10 enero, 2016

Desde que empecé como docente, el 87, he intentado que, en aquellos momentos de iniciación, aprender mucho de los compañeros más avezados. Hoy lo sigo haciendo. A la vez, siempre estaba observando-me para ser consecuente entre el decir y el hacer. Muchas fueron las veces que apreciaba incoherencias y falta de sentido común en las escuelas, en las decisiones y en las prácticas, que se suponía que eran en beneficio del alumnado. Hoy también lo sigo notando.

Uno de los principios básicos en educación es atender a las necesidades e intereses de los niños/as, y digo yo: ¿será interesante, a los tres años, aprender la vida y obra de Kandisky, Picasso, o Mozart? Puede que a esta edad esté más próximo a sus necesidades el desapego que debe superar al comenzar el cole, o quizás afianzar el control de esfínteres, o aprender a escuchar a sus veintitantos compañeros de clase y a su maestra o, tal vez, aprender a compartir materiales y juguetes.

Sé que los contenidos, objetivos…vienen «marcados» por un primer lineamiento curricular, pero ¿no tenemos los docentes el suficiente criterio para hacer una criba en base a los intereses mencionados, atendiendo principalmente a su evolución psicológica, cognitiva, emocional, social y motriz?

Se habla cada vez más de una escuela que sea inclusiva, y nos encontramos con noticias penosas sobre centros escolares que expulsan niños y niñas con necesidades educativas especiales por motivos varios o familias que se ven obligadas a cambiar de centro por sentir discriminación hacia su hijo/a. Y ni que hablar de los recortes de personal, dejando así de atender a estos niños que deben recibir atención y apoyo especializado. Esta es la incoherencia de las leyes y propuestas políticas educativas.

Apostamos por que los alumnos/as desarrollen el gusto por la literatura y lo que único que se hace es imponer lecturas obligatorias sin apenas dar opción a las preferencias. Surgen nuevos términos como la de que estos niños y niñas son «nativos digitales” y en muchas escuelas aún no tienen ni ordenador y mucho menos una pizarra digital y, las que sí disponen de estos medios, no se aprovechan, llegando incluso a utilizar las PDI para colgar pósters, mapas, o dibujos. ¿Y pedimos más tecnología en el aula? ¿Más cursos de PDI? Inexplicable.

Impulsamos una  escuela sin libros de textos, pero cuando haces una visita a la web de los centros al inicio del curso, te encuentras una extensa y detallada lista de libros con ISBN, porque los del curso anterior ya no sirven. ¿No sería mejor tener una biblioteca en el centro con libros que nos ayudasen en nuestros proyectos, que fueran una herramienta más de trabajo, y no la «única»? Queremos que el alumnado sea crítico, desarrolle su pensamiento, reflexione sobre valores tan importantes como la libertad, la igualdad, los derechos, la paz, etc.  y las leyes de turno quitan Filosofía de la escuela. Incoherencia.

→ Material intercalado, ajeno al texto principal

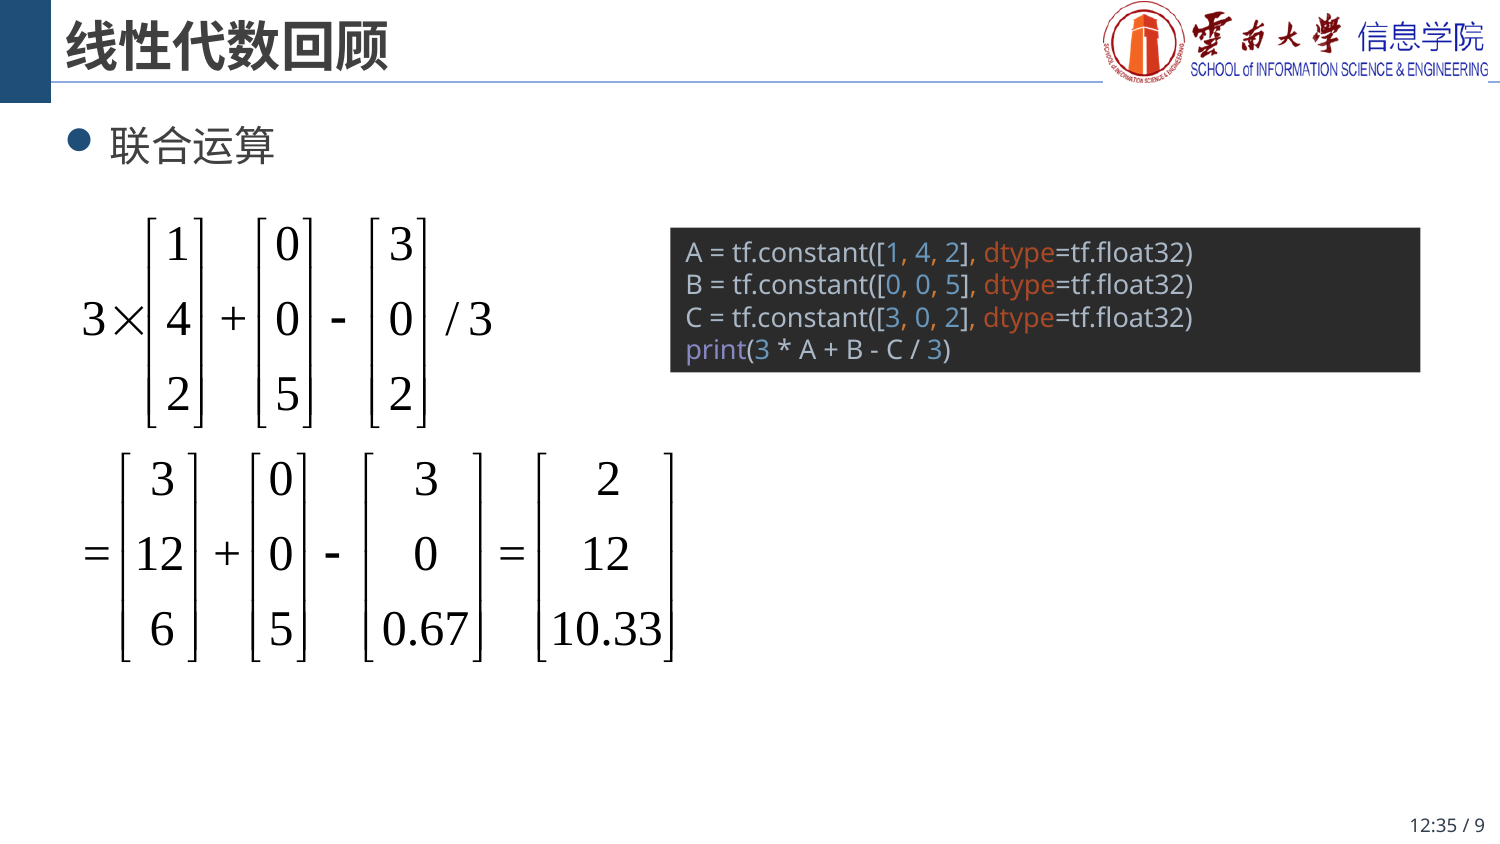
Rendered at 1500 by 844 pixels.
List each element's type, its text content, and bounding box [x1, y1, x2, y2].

Como no me gusta que la educación tenga un «sentido catastrófico», prefiero quedarme con las coherencias, el buen hacer y, sobre todo, el buen sentir de muchos docentes, aunque son menos de los que personalmente quisiera. Si sigo reflexionando sobre las incoherencias, seguro que encontraría muchas más. Pero prefiero detenerme y pensar que, aunque sea un atisbo, se está promoviendo un cambio, tal vez es lento, pero que nos compromete porque somos nosotros, los docentes, los que tenemos en nuestras manos un gran compromiso con la sociedad. Si los alumnos son educados en valores desde el seno familiar, luego este trabajo debería ser ratificado por la escuela, la cual se encuentra inmersa en la comunidad. Y si resulta que estos alumnos y alumnas, cuando adultos se convierten en padres, se sumarían a la educación en valores, y multiplicarían las personas que la comparten y buscan ese pensamiento reflexivo, ese buen hacer y ser, que se transmitirá de generación en generación y que hará que consigamos construir una sociedad mejor.

Porque, al final, de lo que se trata es de educar para construir redes, lazos afectivos, vínculos, relaciones sólidas en un mundo que por momentos parece tan incoherente, tan «sinsentido». De esta manera, construiríamos un sistema educativo que goce de  buena salud, que abandone las sombras, que sea flexible, que no se mencione solo cuando hay elecciones, que esté siempre presente para mejorar. Pero este sistema que parece que es el de otros, resulta que es el que formamos todos: familias, docentes, alumnado, vecinos, políticos, ayuntamientos. Cuando todos trabajemos unidos, entonces sí podremos hablar de una escuela que integra y, seguramente, ningún niño, niña o joven olvidará su paso por ella.